___ PASSAGE GIVEN

There might be a way forward for my type of processor if the algorithm
were to just reduce the idle
depth by 1 instead of all the way to idle state 0. Not sure. It seems
to bypass all that the teo
governor is attempting to achieve.

For a single periodic workflow at any work sleep frequency (well, I
test 5 hertz to 411 hertz) and very
light workload: Processor package powers for 73 hertz work/sleep frequency:

teo: ~1.5 watts
menu: ~1.5 watts
util: ~19 watts

For 12 periodic workflow threads at 73 hertz work/sleep frequency
(well, I test 5 hertz to 411 hertz) and very
workload: Processor package powers:

teo: ~2.8watts
menu: ~2.8 watts
util: ~49 watts

My test computer is a server, with no gui. I started a desktop linux
VM guest that isn't doing much:

teo: ~1.8 watts
menu: ~1.8 watts
util: ~7.8 watts

>
> --
> Kajetan
>
> [1] https://github.com/mrkajetanp/lisa-notebooks/blob/a2361a5b647629bfbfc676b942c8e6498fb9bd03/idle_util_aware.pdf
>
>
> Kajetan Puchalski (1):
> cpuidle: teo: Introduce optional util-awareness
>
> drivers/cpuidle/Kconfig | 12 +++++
> drivers/cpuidle/governors/teo.c | 86 +++++++++++++++++++++++++++++++++
> 2 files changed, 98 insertions(+)
>
> --
> 2.37.1
>

______

■ **TASKS TO CARRY OUT**:
a) In the idle governor post above, what processor package power did util draw with 12 periodic workflow threads at 73 hertz?
b) Transcribe the stretch of the records below from the line containing "pose: elev=49.9 azim=334.2" through the line containing "Dot at: (206, 306)".

___ DATA EXCERPTS

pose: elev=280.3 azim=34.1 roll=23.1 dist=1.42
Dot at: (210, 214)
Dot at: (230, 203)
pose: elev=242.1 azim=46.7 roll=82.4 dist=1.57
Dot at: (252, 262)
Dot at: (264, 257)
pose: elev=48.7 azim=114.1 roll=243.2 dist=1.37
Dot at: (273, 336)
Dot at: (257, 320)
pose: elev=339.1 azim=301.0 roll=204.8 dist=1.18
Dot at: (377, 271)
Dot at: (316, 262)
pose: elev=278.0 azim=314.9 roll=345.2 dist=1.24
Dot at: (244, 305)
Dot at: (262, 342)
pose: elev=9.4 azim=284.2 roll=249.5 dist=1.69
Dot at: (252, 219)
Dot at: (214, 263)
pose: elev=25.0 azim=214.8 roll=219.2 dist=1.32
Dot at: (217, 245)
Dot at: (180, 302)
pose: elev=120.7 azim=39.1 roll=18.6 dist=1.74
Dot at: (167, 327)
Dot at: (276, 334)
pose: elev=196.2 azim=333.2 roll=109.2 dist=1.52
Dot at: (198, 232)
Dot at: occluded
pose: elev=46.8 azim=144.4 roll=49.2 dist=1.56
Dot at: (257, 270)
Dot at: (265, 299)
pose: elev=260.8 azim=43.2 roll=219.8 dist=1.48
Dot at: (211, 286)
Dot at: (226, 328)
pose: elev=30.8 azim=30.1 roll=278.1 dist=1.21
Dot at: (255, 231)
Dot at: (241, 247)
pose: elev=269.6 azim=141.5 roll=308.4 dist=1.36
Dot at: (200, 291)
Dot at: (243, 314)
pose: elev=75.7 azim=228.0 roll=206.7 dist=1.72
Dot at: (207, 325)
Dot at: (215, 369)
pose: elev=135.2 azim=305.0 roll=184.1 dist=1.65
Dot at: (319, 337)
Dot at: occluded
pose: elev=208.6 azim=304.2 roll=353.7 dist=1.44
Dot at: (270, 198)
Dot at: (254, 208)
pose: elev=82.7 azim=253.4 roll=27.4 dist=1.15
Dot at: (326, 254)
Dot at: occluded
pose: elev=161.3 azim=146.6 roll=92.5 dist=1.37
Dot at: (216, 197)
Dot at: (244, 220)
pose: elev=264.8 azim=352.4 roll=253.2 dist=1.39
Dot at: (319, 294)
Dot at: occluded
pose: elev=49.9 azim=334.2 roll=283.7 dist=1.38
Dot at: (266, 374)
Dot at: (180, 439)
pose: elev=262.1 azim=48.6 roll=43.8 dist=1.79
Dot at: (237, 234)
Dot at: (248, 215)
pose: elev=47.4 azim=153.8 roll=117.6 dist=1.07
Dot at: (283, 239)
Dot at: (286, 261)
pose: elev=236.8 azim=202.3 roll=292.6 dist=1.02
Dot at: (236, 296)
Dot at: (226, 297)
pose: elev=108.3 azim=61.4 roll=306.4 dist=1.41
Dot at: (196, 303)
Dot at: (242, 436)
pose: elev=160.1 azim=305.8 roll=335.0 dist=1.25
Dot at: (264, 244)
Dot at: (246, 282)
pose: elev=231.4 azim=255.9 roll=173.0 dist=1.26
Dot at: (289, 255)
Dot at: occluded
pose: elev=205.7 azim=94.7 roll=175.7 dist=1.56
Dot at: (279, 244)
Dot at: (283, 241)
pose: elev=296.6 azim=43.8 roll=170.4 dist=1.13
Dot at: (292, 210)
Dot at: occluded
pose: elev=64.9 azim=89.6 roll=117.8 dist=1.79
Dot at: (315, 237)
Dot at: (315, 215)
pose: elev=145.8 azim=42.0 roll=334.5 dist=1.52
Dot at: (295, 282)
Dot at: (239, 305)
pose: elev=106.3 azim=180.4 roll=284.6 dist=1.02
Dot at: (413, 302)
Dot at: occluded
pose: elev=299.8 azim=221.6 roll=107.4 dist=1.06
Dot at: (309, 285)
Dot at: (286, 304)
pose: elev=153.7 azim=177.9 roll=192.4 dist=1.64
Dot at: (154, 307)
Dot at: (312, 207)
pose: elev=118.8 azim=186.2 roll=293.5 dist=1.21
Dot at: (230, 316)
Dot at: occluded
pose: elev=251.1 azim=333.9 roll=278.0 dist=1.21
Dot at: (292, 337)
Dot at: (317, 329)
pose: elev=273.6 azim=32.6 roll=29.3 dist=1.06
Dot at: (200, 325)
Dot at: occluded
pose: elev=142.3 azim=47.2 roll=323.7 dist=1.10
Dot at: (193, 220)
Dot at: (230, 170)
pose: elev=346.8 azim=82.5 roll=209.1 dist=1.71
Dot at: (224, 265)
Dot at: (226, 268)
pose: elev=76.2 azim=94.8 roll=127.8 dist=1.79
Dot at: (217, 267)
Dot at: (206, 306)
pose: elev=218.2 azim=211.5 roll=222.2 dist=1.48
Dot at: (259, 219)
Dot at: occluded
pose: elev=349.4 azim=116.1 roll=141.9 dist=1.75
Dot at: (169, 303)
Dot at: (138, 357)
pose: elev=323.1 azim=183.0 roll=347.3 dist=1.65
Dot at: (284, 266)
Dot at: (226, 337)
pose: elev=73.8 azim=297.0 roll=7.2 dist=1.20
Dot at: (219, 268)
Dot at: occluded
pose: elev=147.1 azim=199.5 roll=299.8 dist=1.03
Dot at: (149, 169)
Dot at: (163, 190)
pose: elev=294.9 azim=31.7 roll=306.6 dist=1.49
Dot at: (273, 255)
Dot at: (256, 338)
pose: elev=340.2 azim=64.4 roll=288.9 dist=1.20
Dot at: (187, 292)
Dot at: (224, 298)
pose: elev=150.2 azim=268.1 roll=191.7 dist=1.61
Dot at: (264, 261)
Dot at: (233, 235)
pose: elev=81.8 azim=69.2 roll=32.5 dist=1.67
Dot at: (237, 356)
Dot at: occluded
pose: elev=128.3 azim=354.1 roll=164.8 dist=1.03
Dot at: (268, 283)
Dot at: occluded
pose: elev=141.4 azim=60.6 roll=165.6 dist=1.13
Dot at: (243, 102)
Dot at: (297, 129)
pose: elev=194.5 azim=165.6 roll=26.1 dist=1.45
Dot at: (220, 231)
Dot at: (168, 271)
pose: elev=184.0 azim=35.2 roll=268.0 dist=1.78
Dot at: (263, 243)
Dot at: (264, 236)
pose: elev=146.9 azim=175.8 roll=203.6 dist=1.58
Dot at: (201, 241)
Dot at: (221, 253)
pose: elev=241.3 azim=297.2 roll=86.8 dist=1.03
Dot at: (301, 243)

______

■ **EXPECTED RESULTS**:
a) About 49 watts.

b)
pose: elev=49.9 azim=334.2 roll=283.7 dist=1.38
Dot at: (266, 374)
Dot at: (180, 439)
pose: elev=262.1 azim=48.6 roll=43.8 dist=1.79
Dot at: (237, 234)
Dot at: (248, 215)
pose: elev=47.4 azim=153.8 roll=117.6 dist=1.07
Dot at: (283, 239)
Dot at: (286, 261)
pose: elev=236.8 azim=202.3 roll=292.6 dist=1.02
Dot at: (236, 296)
Dot at: (226, 297)
pose: elev=108.3 azim=61.4 roll=306.4 dist=1.41
Dot at: (196, 303)
Dot at: (242, 436)
pose: elev=160.1 azim=305.8 roll=335.0 dist=1.25
Dot at: (264, 244)
Dot at: (246, 282)
pose: elev=231.4 azim=255.9 roll=173.0 dist=1.26
Dot at: (289, 255)
Dot at: occluded
pose: elev=205.7 azim=94.7 roll=175.7 dist=1.56
Dot at: (279, 244)
Dot at: (283, 241)
pose: elev=296.6 azim=43.8 roll=170.4 dist=1.13
Dot at: (292, 210)
Dot at: occluded
pose: elev=64.9 azim=89.6 roll=117.8 dist=1.79
Dot at: (315, 237)
Dot at: (315, 215)
pose: elev=145.8 azim=42.0 roll=334.5 dist=1.52
Dot at: (295, 282)
Dot at: (239, 305)
pose: elev=106.3 azim=180.4 roll=284.6 dist=1.02
Dot at: (413, 302)
Dot at: occluded
pose: elev=299.8 azim=221.6 roll=107.4 dist=1.06
Dot at: (309, 285)
Dot at: (286, 304)
pose: elev=153.7 azim=177.9 roll=192.4 dist=1.64
Dot at: (154, 307)
Dot at: (312, 207)
pose: elev=118.8 azim=186.2 roll=293.5 dist=1.21
Dot at: (230, 316)
Dot at: occluded
pose: elev=251.1 azim=333.9 roll=278.0 dist=1.21
Dot at: (292, 337)
Dot at: (317, 329)
pose: elev=273.6 azim=32.6 roll=29.3 dist=1.06
Dot at: (200, 325)
Dot at: occluded
pose: elev=142.3 azim=47.2 roll=323.7 dist=1.10
Dot at: (193, 220)
Dot at: (230, 170)
pose: elev=346.8 azim=82.5 roll=209.1 dist=1.71
Dot at: (224, 265)
Dot at: (226, 268)
pose: elev=76.2 azim=94.8 roll=127.8 dist=1.79
Dot at: (217, 267)
Dot at: (206, 306)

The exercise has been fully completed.